60 g (2 oz) plain flour sifted with
1 bare tsp baking powder

100 g (almost 1 cup) yogurt mixed with
1/2 glass Grand Marnier



First, prepare the pastry.   Rub the oil and butter into the flour until the mixture resembles fine breadcrumbs.   Moisten with just enough iced water to bring the dough together.  Dust it with a little flour, wrap with cling film and refrigerate the dough for at least 30 minutes before using.

Meanwhile, slice the peaches and simmer very, very gently with the sugar and lemon peel until they are cooked,   Discard the peel, sprinkle with Grand Marnier and simmer for 2  minutes more, remove from the fire and set aside to cool.
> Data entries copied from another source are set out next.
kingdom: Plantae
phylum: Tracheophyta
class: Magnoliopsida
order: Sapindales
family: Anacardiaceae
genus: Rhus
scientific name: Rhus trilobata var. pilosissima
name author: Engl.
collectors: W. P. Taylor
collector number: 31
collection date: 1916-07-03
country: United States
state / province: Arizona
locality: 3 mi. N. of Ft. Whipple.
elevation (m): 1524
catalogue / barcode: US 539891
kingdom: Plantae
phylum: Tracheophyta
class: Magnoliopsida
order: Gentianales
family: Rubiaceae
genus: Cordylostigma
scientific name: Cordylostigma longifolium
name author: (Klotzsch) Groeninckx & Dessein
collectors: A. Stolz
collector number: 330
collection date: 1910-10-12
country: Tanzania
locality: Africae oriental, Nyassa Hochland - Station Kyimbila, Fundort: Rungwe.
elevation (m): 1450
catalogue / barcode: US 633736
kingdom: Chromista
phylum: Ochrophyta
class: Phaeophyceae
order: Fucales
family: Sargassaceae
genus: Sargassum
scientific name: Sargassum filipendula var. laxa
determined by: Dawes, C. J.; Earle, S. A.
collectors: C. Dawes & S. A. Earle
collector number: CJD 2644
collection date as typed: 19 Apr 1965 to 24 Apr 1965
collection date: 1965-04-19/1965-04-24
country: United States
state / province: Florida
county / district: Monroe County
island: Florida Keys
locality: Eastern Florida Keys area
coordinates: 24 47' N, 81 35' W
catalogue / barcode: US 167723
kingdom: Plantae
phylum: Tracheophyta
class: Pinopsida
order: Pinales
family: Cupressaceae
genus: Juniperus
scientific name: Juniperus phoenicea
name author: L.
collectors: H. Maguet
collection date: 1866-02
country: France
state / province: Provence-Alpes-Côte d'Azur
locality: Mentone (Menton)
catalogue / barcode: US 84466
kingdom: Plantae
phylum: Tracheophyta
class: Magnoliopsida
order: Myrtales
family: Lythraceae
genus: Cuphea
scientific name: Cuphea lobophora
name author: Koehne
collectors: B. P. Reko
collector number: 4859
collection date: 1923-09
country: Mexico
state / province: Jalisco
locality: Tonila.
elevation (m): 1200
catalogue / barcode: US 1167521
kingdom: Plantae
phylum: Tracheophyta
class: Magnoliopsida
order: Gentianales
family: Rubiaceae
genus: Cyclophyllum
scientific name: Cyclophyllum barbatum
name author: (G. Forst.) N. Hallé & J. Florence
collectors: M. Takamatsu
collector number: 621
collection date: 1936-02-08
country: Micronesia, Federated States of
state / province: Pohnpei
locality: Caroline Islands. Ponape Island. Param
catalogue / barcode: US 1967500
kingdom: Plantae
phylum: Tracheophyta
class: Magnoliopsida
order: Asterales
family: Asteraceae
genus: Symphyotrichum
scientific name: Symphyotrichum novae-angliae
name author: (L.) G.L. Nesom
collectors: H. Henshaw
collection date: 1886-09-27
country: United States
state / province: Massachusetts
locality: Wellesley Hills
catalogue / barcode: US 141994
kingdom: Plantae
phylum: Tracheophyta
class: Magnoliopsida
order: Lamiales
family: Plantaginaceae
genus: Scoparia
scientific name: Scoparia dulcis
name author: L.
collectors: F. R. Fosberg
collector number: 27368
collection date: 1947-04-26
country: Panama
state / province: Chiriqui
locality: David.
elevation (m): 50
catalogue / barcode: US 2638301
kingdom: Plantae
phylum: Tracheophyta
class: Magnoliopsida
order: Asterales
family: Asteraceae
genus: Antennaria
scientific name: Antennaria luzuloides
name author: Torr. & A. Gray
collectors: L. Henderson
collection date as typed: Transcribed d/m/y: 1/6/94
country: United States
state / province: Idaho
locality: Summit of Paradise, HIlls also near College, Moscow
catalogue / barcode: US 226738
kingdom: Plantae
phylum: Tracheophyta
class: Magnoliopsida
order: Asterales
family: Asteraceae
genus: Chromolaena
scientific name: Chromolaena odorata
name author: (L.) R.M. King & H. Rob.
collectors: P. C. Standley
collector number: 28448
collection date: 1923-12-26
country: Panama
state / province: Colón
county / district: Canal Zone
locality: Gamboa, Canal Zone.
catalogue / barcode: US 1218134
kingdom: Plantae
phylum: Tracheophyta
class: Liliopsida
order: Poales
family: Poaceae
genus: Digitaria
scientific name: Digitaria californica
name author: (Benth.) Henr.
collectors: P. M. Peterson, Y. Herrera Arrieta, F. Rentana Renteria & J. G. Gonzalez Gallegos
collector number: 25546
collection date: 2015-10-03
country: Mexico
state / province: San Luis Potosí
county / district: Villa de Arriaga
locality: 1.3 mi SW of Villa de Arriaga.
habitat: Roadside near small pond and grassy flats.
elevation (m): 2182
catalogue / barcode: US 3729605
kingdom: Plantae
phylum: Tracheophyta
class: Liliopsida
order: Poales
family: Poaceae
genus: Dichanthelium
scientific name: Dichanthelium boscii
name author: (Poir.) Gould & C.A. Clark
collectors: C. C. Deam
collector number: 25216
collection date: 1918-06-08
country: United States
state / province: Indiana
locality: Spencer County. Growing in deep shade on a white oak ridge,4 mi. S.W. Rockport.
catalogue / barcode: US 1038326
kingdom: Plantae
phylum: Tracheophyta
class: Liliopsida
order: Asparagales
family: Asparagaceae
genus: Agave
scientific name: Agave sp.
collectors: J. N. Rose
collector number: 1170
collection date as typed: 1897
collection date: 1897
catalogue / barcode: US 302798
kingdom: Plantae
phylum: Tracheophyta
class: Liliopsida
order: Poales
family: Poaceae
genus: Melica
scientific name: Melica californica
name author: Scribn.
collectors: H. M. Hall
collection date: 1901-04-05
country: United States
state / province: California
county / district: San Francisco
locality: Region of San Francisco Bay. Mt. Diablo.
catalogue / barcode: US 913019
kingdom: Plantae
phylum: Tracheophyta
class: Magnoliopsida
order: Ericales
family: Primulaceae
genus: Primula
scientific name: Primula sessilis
Prepare the topping.   Whip the eggs, salt, sugar and vanilla until pale and doubled in bulk.   Sift the flour and baking powder over, and mix gently to combine.  Finally, fold in the yogurt/Grand Marnier mixture.

Preheat the oven to 180 C (350 F).   Roll out the pastry thinly and line a buttered tart tin.   Bake blind, covered with baking parchment and beans for 12-15 minutes.   Remove from the oven, discard the beans and set aside to cool.

Lift the peaches with a slotted spoon and arrange them attractively over the pastry shell.   Pour the topping evenly over the fruit and bake for 20-25 minutes, until puffed and golden.  Serve the tart, cut into wedges and drizzled with peach syrup.